Work to be completed: Make an exact transcript of the lines in the data below, starting with the one containing "scroll(287, 193, up, 1)" and going on through the one containing "scroll(226, 159, up, 20)", with both included and the pictures left out.

##### Extracted data

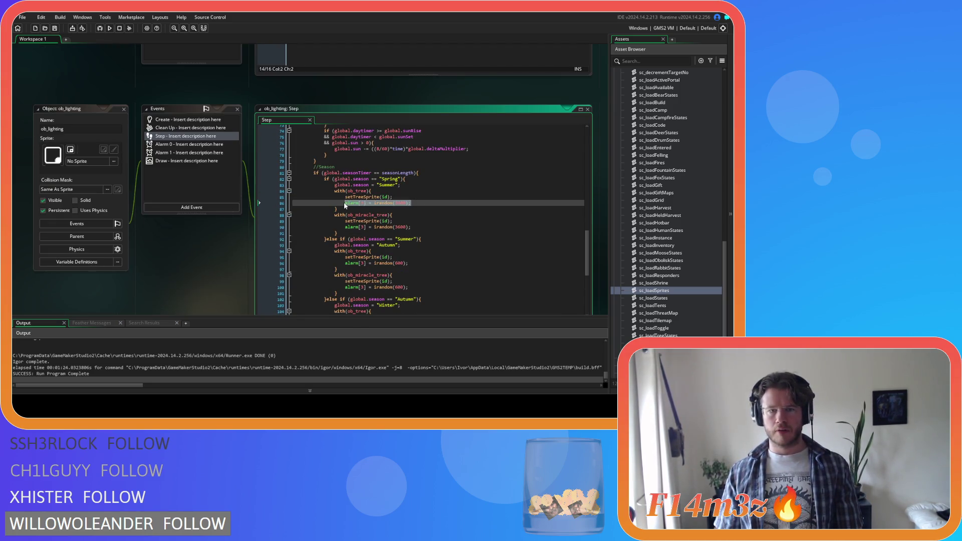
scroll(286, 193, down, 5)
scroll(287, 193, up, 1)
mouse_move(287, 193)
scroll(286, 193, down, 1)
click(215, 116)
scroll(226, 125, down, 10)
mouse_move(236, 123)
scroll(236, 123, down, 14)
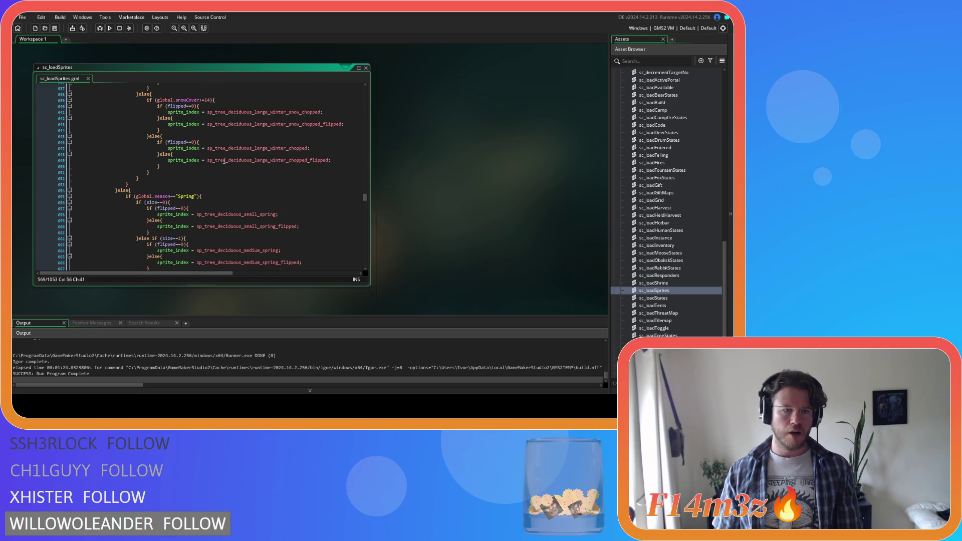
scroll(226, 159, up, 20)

##########
##### Extracted data

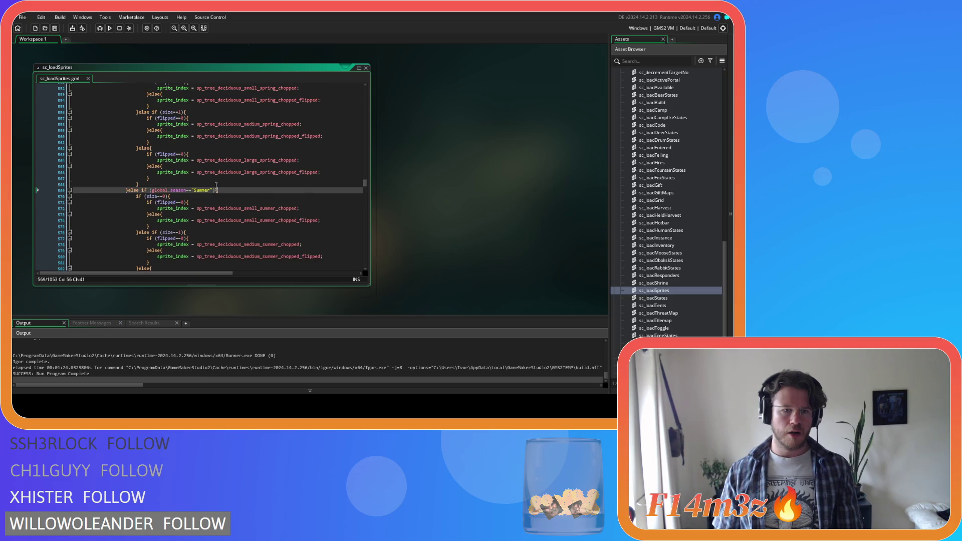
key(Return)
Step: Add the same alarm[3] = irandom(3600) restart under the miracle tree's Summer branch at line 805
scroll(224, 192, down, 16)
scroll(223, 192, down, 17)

##########

Output below:
scroll(287, 193, up, 1)
mouse_move(287, 193)
scroll(286, 193, down, 1)
click(215, 116)
scroll(226, 125, down, 10)
mouse_move(236, 123)
scroll(236, 123, down, 14)
scroll(226, 159, up, 20)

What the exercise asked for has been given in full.